Within these entries, which lines include the string "Hotels"? Copy each one.

§

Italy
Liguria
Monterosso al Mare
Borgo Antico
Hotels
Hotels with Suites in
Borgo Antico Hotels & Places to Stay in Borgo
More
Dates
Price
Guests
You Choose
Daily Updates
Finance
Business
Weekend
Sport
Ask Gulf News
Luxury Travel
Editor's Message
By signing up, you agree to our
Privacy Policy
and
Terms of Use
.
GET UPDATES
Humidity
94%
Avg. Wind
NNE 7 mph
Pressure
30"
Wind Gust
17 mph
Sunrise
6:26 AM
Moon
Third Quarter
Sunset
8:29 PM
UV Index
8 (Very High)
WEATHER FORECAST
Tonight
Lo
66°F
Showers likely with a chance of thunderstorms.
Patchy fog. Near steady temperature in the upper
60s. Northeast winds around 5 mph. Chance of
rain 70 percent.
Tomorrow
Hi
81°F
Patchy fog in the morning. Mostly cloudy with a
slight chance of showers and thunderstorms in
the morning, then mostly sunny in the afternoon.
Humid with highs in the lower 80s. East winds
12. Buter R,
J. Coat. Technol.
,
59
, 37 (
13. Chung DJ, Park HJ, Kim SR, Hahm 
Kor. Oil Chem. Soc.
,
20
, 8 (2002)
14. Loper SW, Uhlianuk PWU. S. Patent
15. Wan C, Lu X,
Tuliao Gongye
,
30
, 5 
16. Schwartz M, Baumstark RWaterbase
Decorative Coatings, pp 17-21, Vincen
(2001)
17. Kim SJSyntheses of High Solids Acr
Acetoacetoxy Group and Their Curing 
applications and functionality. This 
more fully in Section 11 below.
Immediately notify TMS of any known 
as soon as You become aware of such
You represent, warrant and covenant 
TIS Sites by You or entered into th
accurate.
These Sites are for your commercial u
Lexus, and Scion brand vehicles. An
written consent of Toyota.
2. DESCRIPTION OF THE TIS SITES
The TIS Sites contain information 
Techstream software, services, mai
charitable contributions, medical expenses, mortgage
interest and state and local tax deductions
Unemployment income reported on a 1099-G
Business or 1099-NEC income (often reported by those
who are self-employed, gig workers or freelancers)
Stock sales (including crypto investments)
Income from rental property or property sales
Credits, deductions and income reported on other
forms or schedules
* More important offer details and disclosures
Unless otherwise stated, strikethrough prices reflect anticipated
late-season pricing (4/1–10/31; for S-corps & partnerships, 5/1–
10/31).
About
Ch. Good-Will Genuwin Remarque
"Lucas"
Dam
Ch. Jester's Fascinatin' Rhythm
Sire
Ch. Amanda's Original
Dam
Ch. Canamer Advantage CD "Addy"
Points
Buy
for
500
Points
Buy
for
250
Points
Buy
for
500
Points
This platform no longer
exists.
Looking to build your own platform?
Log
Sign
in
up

§

▶ [EXERCISE OUTPUT]:
Hotels
Hotels with Suites in
Borgo Antico Hotels & Places to Stay in Borgo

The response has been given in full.